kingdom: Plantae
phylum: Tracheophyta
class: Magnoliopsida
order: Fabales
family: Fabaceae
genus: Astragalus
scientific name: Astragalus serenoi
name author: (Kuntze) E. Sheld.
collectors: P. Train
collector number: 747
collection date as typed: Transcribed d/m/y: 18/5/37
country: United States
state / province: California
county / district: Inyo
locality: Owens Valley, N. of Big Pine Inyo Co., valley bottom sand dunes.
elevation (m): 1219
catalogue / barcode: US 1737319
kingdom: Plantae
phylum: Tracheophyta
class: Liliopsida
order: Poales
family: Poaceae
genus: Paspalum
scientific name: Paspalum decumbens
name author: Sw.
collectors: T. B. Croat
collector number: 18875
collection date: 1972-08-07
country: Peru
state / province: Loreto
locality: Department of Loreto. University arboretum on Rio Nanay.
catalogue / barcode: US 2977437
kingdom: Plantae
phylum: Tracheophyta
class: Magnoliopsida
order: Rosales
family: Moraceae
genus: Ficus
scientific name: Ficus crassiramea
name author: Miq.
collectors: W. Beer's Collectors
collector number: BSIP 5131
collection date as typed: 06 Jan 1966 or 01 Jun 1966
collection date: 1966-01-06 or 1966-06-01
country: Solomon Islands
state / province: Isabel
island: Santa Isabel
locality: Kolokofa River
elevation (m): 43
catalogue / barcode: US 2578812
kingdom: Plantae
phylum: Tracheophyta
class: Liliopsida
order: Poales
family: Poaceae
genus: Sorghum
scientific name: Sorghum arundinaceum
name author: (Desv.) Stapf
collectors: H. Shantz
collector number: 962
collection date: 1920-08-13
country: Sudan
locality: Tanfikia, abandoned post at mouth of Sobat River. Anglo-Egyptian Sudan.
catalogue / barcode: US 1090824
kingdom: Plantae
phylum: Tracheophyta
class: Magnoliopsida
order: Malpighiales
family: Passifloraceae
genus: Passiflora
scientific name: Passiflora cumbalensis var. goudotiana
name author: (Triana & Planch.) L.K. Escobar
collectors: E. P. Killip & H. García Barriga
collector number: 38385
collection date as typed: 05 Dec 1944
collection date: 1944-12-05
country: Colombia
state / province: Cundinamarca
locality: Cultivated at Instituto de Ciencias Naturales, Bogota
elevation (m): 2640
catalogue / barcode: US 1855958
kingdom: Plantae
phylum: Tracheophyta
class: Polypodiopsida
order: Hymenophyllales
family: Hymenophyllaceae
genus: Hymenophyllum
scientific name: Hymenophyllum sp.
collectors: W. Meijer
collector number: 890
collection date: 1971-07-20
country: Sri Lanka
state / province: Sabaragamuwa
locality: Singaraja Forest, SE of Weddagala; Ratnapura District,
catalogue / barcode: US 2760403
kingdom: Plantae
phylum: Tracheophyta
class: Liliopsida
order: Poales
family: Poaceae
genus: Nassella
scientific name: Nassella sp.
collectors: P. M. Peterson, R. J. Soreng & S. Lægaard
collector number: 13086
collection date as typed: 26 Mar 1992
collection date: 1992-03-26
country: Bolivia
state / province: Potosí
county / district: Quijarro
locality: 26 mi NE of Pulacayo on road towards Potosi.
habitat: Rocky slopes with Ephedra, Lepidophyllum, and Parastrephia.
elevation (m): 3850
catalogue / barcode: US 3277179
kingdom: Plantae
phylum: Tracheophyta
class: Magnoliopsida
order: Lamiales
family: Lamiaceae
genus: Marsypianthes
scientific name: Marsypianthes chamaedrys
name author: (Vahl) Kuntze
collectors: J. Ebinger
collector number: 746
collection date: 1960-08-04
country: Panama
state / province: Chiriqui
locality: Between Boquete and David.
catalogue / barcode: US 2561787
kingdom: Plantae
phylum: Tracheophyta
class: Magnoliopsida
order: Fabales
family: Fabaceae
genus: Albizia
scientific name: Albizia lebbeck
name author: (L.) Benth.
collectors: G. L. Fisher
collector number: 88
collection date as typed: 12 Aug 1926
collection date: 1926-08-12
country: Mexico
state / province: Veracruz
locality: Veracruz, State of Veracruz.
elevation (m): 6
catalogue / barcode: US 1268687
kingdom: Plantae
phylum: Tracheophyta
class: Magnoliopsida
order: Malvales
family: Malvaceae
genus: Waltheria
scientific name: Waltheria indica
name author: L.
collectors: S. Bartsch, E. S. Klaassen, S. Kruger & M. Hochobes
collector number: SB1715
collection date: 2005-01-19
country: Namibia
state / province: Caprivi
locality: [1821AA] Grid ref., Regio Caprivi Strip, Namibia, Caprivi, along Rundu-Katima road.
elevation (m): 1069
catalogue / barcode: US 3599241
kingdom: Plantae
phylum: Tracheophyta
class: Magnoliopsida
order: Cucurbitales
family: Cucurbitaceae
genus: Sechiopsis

__________________________________________________

Copy out the rows from the line holding "elevation (m): 3850" through the end of the rows, inclusive, keeping every line unchanged.

Final result
elevation (m): 3850
catalogue / barcode: US 3277179
kingdom: Plantae
phylum: Tracheophyta
class: Magnoliopsida
order: Lamiales
family: Lamiaceae
genus: Marsypianthes
scientific name: Marsypianthes chamaedrys
name author: (Vahl) Kuntze
collectors: J. Ebinger
collector number: 746
collection date: 1960-08-04
country: Panama
state / province: Chiriqui
locality: Between Boquete and David.
catalogue / barcode: US 2561787
kingdom: Plantae
phylum: Tracheophyta
class: Magnoliopsida
order: Fabales
family: Fabaceae
genus: Albizia
scientific name: Albizia lebbeck
name author: (L.) Benth.
collectors: G. L. Fisher
collector number: 88
collection date as typed: 12 Aug 1926
collection date: 1926-08-12
country: Mexico
state / province: Veracruz
locality: Veracruz, State of Veracruz.
elevation (m): 6
catalogue / barcode: US 1268687
kingdom: Plantae
phylum: Tracheophyta
class: Magnoliopsida
order: Malvales
family: Malvaceae
genus: Waltheria
scientific name: Waltheria indica
name author: L.
collectors: S. Bartsch, E. S. Klaassen, S. Kruger & M. Hochobes
collector number: SB1715
collection date: 2005-01-19
country: Namibia
state / province: Caprivi
locality: [1821AA] Grid ref., Regio Caprivi Strip, Namibia, Caprivi, along Rundu-Katima road.
elevation (m): 1069
catalogue / barcode: US 3599241
kingdom: Plantae
phylum: Tracheophyta
class: Magnoliopsida
order: Cucurbitales
family: Cucurbitaceae
genus: Sechiopsis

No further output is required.